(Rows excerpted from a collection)

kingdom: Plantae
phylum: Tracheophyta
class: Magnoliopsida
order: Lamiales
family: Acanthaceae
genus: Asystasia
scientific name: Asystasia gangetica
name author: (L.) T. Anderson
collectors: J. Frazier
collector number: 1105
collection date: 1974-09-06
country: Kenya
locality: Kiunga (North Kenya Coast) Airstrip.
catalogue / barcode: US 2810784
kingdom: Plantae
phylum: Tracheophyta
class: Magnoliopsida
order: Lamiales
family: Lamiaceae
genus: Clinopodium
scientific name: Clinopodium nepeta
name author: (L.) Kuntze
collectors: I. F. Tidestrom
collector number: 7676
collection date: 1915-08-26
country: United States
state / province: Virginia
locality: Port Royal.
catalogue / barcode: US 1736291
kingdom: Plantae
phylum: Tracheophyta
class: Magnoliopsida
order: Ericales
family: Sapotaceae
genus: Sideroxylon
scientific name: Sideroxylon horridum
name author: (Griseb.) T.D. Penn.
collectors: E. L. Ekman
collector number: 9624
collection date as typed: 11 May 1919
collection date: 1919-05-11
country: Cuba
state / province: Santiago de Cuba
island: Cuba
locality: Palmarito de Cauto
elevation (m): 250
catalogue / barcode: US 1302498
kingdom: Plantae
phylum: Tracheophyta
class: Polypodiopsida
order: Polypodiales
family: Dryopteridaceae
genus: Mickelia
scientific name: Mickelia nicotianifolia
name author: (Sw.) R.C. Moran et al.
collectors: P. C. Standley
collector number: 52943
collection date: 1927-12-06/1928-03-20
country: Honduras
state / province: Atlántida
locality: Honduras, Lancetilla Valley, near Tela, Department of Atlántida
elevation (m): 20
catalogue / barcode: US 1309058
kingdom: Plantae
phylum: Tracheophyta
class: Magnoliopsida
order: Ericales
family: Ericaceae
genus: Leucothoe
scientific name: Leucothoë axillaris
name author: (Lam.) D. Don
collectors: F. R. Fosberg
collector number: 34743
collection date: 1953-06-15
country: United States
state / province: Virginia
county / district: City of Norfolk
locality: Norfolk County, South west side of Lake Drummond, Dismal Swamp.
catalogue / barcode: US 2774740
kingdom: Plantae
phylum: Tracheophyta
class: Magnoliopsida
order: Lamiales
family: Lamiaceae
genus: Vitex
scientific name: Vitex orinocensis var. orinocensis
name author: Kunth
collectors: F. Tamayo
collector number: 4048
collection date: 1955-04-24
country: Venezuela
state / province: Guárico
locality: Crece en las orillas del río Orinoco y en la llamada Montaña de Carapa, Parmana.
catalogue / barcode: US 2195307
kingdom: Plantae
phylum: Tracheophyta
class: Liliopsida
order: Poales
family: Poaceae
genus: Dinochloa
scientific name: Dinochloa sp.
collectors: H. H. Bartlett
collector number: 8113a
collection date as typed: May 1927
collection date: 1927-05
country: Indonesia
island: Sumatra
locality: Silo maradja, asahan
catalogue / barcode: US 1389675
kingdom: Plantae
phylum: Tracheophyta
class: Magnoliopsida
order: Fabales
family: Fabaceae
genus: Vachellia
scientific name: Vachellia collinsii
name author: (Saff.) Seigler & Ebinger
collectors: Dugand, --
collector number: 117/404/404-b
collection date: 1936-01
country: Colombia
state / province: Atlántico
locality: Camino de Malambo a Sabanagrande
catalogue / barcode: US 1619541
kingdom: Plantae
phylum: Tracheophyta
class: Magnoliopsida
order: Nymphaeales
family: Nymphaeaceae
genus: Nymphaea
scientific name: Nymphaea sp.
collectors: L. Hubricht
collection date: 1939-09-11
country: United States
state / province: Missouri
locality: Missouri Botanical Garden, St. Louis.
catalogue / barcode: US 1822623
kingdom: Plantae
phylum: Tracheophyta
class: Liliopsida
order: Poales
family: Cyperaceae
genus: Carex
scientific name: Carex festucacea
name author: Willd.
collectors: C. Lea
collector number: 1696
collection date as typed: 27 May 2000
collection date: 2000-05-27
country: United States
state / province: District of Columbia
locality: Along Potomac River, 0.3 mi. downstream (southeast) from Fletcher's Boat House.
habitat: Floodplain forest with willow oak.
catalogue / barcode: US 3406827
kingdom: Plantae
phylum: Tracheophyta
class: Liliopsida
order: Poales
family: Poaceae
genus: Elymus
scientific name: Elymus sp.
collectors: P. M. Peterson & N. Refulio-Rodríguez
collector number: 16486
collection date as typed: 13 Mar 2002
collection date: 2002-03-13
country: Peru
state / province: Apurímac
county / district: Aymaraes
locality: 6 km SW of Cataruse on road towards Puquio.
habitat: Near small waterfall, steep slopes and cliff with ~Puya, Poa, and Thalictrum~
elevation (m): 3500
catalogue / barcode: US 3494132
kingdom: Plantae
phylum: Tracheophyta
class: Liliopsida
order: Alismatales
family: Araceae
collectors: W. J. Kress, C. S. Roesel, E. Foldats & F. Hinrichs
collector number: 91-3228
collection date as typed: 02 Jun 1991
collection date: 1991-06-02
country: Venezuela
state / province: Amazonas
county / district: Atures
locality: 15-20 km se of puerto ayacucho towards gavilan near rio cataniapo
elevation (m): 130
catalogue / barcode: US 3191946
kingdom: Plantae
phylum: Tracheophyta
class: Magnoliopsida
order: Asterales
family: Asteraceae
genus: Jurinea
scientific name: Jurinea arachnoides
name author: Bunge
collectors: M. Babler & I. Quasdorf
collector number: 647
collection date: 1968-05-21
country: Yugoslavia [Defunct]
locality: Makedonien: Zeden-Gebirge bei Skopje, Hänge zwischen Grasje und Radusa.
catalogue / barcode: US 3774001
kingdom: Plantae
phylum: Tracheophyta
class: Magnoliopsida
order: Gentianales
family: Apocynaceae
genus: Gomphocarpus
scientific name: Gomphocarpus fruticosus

#### GOAL:
Put every line of the rows above into a numbered list, omitting any blank lines.

#### THE SOLUTION:
1. kingdom: Plantae
2. phylum: Tracheophyta
3. class: Magnoliopsida
4. order: Lamiales
5. family: Acanthaceae
6. genus: Asystasia
7. scientific name: Asystasia gangetica
8. name author: (L.) T. Anderson
9. collectors: J. Frazier
10. collector number: 1105
11. collection date: 1974-09-06
12. country: Kenya
13. locality: Kiunga (North Kenya Coast) Airstrip.
14. catalogue / barcode: US 2810784
15. kingdom: Plantae
16. phylum: Tracheophyta
17. class: Magnoliopsida
18. order: Lamiales
19. family: Lamiaceae
20. genus: Clinopodium
21. scientific name: Clinopodium nepeta
22. name author: (L.) Kuntze
23. collectors: I. F. Tidestrom
24. collector number: 7676
25. collection date: 1915-08-26
26. country: United States
27. state / province: Virginia
28. locality: Port Royal.
29. catalogue / barcode: US 1736291
30. kingdom: Plantae
31. phylum: Tracheophyta
32. class: Magnoliopsida
33. order: Ericales
34. family: Sapotaceae
35. genus: Sideroxylon
36. scientific name: Sideroxylon horridum
37. name author: (Griseb.) T.D. Penn.
38. collectors: E. L. Ekman
39. collector number: 9624
40. collection date as typed: 11 May 1919
41. collection date: 1919-05-11
42. country: Cuba
43. state / province: Santiago de Cuba
44. island: Cuba
45. locality: Palmarito de Cauto
46. elevation (m): 250
47. catalogue / barcode: US 1302498
48. kingdom: Plantae
49. phylum: Tracheophyta
50. class: Polypodiopsida
51. order: Polypodiales
52. family: Dryopteridaceae
53. genus: Mickelia
54. scientific name: Mickelia nicotianifolia
55. name author: (Sw.) R.C. Moran et al.
56. collectors: P. C. Standley
57. collector number: 52943
58. collection date: 1927-12-06/1928-03-20
59. country: Honduras
60. state / province: Atlántida
61. locality: Honduras, Lancetilla Valley, near Tela, Department of Atlántida
62. elevation (m): 20
63. catalogue / barcode: US 1309058
64. kingdom: Plantae
65. phylum: Tracheophyta
66. class: Magnoliopsida
67. order: Ericales
68. family: Ericaceae
69. genus: Leucothoe
70. scientific name: Leucothoë axillaris
71. name author: (Lam.) D. Don
72. collectors: F. R. Fosberg
73. collector number: 34743
74. collection date: 1953-06-15
75. country: United States
76. state / province: Virginia
77. county / district: City of Norfolk
78. locality: Norfolk County, South west side of Lake Drummond, Dismal Swamp.
79. catalogue / barcode: US 2774740
80. kingdom: Plantae
81. phylum: Tracheophyta
82. class: Magnoliopsida
83. order: Lamiales
84. family: Lamiaceae
85. genus: Vitex
86. scientific name: Vitex orinocensis var. orinocensis
87. name author: Kunth
88. collectors: F. Tamayo
89. collector number: 4048
90. collection date: 1955-04-24
91. country: Venezuela
92. state / province: Guárico
93. locality: Crece en las orillas del río Orinoco y en la llamada Montaña de Carapa, Parmana.
94. catalogue / barcode: US 2195307
95. kingdom: Plantae
96. phylum: Tracheophyta
97. class: Liliopsida
98. order: Poales
99. family: Poaceae
100. genus: Dinochloa
101. scientific name: Dinochloa sp.
102. collectors: H. H. Bartlett
103. collector number: 8113a
104. collection date as typed: May 1927
105. collection date: 1927-05
106. country: Indonesia
107. island: Sumatra
108. locality: Silo maradja, asahan
109. catalogue / barcode: US 1389675
110. kingdom: Plantae
111. phylum: Tracheophyta
112. class: Magnoliopsida
113. order: Fabales
114. family: Fabaceae
115. genus: Vachellia
116. scientific name: Vachellia collinsii
117. name author: (Saff.) Seigler & Ebinger
118. collectors: Dugand, --
119. collector number: 117/404/404-b
120. collection date: 1936-01
121. country: Colombia
122. state / province: Atlántico
123. locality: Camino de Malambo a Sabanagrande
124. catalogue / barcode: US 1619541
125. kingdom: Plantae
126. phylum: Tracheophyta
127. class: Magnoliopsida
128. order: Nymphaeales
129. family: Nymphaeaceae
130. genus: Nymphaea
131. scientific name: Nymphaea sp.
132. collectors: L. Hubricht
133. collection date: 1939-09-11
134. country: United States
135. state / province: Missouri
136. locality: Missouri Botanical Garden, St. Louis.
137. catalogue / barcode: US 1822623
138. kingdom: Plantae
139. phylum: Tracheophyta
140. class: Liliopsida
141. order: Poales
142. family: Cyperaceae
143. genus: Carex
144. scientific name: Carex festucacea
145. name author: Willd.
146. collectors: C. Lea
147. collector number: 1696
148. collection date as typed: 27 May 2000
149. collection date: 2000-05-27
150. country: United States
151. state / province: District of Columbia
152. locality: Along Potomac River, 0.3 mi. downstream (southeast) from Fletcher's Boat House.
153. habitat: Floodplain forest with willow oak.
154. catalogue / barcode: US 3406827
155. kingdom: Plantae
156. phylum: Tracheophyta
157. class: Liliopsida
158. order: Poales
159. family: Poaceae
160. genus: Elymus
161. scientific name: Elymus sp.
162. collectors: P. M. Peterson & N. Refulio-Rodríguez
163. collector number: 16486
164. collection date as typed: 13 Mar 2002
165. collection date: 2002-03-13
166. country: Peru
167. state / province: Apurímac
168. county / district: Aymaraes
169. locality: 6 km SW of Cataruse on road towards Puquio.
170. habitat: Near small waterfall, steep slopes and cliff with ~Puya, Poa, and Thalictrum~
171. elevation (m): 3500
172. catalogue / barcode: US 3494132
173. kingdom: Plantae
174. phylum: Tracheophyta
175. class: Liliopsida
176. order: Alismatales
177. family: Araceae
178. collectors: W. J. Kress, C. S. Roesel, E. Foldats & F. Hinrichs
179. collector number: 91-3228
180. collection date as typed: 02 Jun 1991
181. collection date: 1991-06-02
182. country: Venezuela
183. state / province: Amazonas
184. county / district: Atures
185. locality: 15-20 km se of puerto ayacucho towards gavilan near rio cataniapo
186. elevation (m): 130
187. catalogue / barcode: US 3191946
188. kingdom: Plantae
189. phylum: Tracheophyta
190. class: Magnoliopsida
191. order: Asterales
192. family: Asteraceae
193. genus: Jurinea
194. scientific name: Jurinea arachnoides
195. name author: Bunge
196. collectors: M. Babler & I. Quasdorf
197. collector number: 647
198. collection date: 1968-05-21
199. country: Yugoslavia [Defunct]
200. locality: Makedonien: Zeden-Gebirge bei Skopje, Hänge zwischen Grasje und Radusa.
201. catalogue / barcode: US 3774001
202. kingdom: Plantae
203. phylum: Tracheophyta
204. class: Magnoliopsida
205. order: Gentianales
206. family: Apocynaceae
207. genus: Gomphocarpus
208. scientific name: Gomphocarpus fruticosus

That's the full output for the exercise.